Brazil is scrambling to appear in control of the eco-conflict raging in the Amazon rainforest. After the assassination of 73-year-old environmentalist Dorothy Stang (an American and a nun), Brazil's president has sought to make up, in weeks, for years of inertia on the Amazon issue.
But an overview of some of the leading newspaper commentators and environmental reporters in Brazil and Latin America reveals that green activists have little confidence that President Luiz Inacio "Lula" da Silva will be able to save even patches of rainforest without renewed dedication and serious reform.
Most worrisome to environmentalists is the fact that the interests of agribusiness seem to be trumping any hope of a sustainable future in the Amazon.
President Lula is doing too little too late to cover up for his ineffectiveness on the environment, writes Elio Gaspari, an influential columnist for Rio daily newspaper O Globo. Sister Dorothy, he writes "got six bullets from the same reality that killed Chico Mendes," the internationally-known rainforest crusader and rubber-tapper assassinated by ranchers in 1988, who became the first martyr for the Amazon cause.
After the Feb. 12 assassination, Lula announced he would protect some 8 million hectares of rainforest from logging and signed a decree creating conservation areas covering over half that expanse, with more on the drawing board. He also deployed 2,000 troops to the area and created a new specialized forestry service to rein in illegal loggers.
Those are nice gestures, writes Lucio Flavio Pinto, an environmental journalist from the Amazon. But plans like those announced by Lula often come to nothing once they face the realities of the jungle. "Once the meetings in urban and civilized settings are over ... it is incompetent and corrupt officials in the outback that are entrusted to implement the plans," Pinto writes in the Feb. 28 edition of his newsletter, Jornal Pessoal.
The challenges are multiplied in the most conflict-ridden areas of the Amazon, like the Terra do Meio (Portuguese for "Middle Lands") the Texas-sized region in the southern Amazon's Para state, where Stang was killed. The noose is tightening around the region bordered by the Amazon, Tapajos and Xingu rivers. Loggers, land speculators and ranchers are increasingly making incursions into what is still mostly-pristine jungle and indigenous lands.
In fact, the government is moving ahead with plans to pave BR-163, a highway that bisects the southern Amazon through Terra do Meio. BR-163 is still only a dirt track for most its length (and impassable in the rainy season). Brazilian media have already dubbed it the "Soybean Highway" because agribusiness is the main force pushing for it to be paved. The idea is to get soybeans (the current darling of Brazil's export economy) quickly and cheaply loaded onto barges, down the Amazon to the Atlantic, through the Panama Canal, and on to hungry markets like China's.

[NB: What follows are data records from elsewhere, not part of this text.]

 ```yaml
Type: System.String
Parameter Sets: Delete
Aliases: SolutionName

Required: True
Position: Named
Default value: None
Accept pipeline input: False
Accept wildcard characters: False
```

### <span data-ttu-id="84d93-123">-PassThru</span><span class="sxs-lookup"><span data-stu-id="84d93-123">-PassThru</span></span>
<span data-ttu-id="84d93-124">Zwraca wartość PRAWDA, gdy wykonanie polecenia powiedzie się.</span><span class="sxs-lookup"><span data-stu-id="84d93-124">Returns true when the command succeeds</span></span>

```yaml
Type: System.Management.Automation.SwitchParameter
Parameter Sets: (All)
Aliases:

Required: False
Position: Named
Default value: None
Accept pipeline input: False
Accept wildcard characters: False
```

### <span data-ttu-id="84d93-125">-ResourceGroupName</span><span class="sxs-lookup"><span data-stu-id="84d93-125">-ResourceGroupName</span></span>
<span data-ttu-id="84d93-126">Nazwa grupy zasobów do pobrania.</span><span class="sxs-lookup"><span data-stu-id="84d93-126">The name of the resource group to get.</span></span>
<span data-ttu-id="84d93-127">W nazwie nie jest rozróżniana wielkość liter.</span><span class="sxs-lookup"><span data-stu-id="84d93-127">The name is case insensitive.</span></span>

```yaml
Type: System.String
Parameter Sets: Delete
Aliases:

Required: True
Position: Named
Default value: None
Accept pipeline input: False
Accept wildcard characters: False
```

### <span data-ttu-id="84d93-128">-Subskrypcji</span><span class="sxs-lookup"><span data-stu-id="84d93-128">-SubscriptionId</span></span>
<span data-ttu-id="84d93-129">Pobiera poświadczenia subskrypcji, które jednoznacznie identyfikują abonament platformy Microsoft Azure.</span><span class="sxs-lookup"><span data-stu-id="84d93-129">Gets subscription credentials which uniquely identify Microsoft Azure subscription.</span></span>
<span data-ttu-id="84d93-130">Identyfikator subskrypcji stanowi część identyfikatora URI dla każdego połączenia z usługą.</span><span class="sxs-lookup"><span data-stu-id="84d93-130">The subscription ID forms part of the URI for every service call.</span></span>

But for environmentalists, the plan to pave BR-163 symbolizes everything that is wrong with Lula's Amazon policy.
The Amazon's history shows the destruction of the rainforest is inextricably linked to road building. The military government's construction of the Trans-Amazon in the 1960s and 1970s, meant to extend their authority to the jungle frontier, led to a chaotic mass migration of poor workers and resulted in the mind-numbing deforestation statistics of today.

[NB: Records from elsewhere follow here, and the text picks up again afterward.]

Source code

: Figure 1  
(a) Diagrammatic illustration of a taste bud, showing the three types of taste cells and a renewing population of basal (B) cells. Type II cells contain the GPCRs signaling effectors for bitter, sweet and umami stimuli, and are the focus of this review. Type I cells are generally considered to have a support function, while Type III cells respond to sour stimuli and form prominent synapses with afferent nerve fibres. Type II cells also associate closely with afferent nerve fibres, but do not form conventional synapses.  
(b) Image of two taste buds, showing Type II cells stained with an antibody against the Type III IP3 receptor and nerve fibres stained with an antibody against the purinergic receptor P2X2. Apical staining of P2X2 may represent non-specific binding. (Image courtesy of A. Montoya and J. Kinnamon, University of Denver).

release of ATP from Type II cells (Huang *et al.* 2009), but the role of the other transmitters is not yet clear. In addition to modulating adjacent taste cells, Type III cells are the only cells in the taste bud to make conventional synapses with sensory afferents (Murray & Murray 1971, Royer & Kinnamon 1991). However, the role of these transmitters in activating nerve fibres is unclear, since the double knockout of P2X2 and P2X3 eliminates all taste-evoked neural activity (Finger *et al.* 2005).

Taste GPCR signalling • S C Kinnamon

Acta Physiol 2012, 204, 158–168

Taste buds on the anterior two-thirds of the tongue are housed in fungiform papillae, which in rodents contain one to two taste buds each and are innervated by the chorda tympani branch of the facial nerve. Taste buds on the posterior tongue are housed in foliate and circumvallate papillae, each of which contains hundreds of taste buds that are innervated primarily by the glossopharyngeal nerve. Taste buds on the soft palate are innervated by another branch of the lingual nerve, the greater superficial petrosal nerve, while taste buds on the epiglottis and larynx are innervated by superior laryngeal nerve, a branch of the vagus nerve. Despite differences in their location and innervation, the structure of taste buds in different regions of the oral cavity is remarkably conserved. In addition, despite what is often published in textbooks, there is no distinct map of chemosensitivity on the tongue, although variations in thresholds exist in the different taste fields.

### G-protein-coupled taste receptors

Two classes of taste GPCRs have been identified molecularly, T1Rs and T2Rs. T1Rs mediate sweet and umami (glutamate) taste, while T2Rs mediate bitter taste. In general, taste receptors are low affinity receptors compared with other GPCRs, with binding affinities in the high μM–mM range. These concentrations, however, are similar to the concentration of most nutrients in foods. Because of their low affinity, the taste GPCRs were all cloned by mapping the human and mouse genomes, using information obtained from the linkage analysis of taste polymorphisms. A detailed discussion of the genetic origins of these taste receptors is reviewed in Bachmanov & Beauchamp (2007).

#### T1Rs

It's no coincidence that Stang, who helped run a sustainable agriculture collective and denounced the violent tactics of land speculators and loggers, was killed near Anapu, which is on the Trans-Amazon. The highway radiates violence and predatory exploitation – satellite maps show how scars of deforestation emanate out into the greenness of the forest.
The environmental movement is also disappointed that Lula, for the first time, has allowed the planting of genetically-modified soybeans in Brazil, another surprising concession to big agribusiness.
People like María Tereza Jorge Pádua, a well-known rainforest activist and founder of green organization Funatura, writes in online eco-journal O Eco that she felt especially betrayed that environmental minister Marina Silva, who fought alongside Chico Mendes in the 1980s, and who should know better, offered only "unconvincing" opposition to the "destructive" BR-163 plan.
BR-163's paving will fill the pockets of speculators who already are snapping up land along BR-163's margins in Terra do Meio. The land rush has begun, and "grileiros," a word coined in Brazilian Portuguese for those who usurp land by fraudulent or violent means, already are the law of the land.
That's why in a Feb. 25 letter to Brazil's attorney general, Greenpeace and 17 other organizations pleaded for more aggressive crime-fighting. "Terra do Meio's population ... lives in terror of a web of grileiros and ranchers."
In a community meeting convened by NGO Instituto Socioambiental to discuss BR-163's paving, an indigenous man, Aka Panará, spoke of personal fears that may prove prophetic. "We are all very worried about the road's paving," he said. "Will it eat up all our earth and leave us hungry?"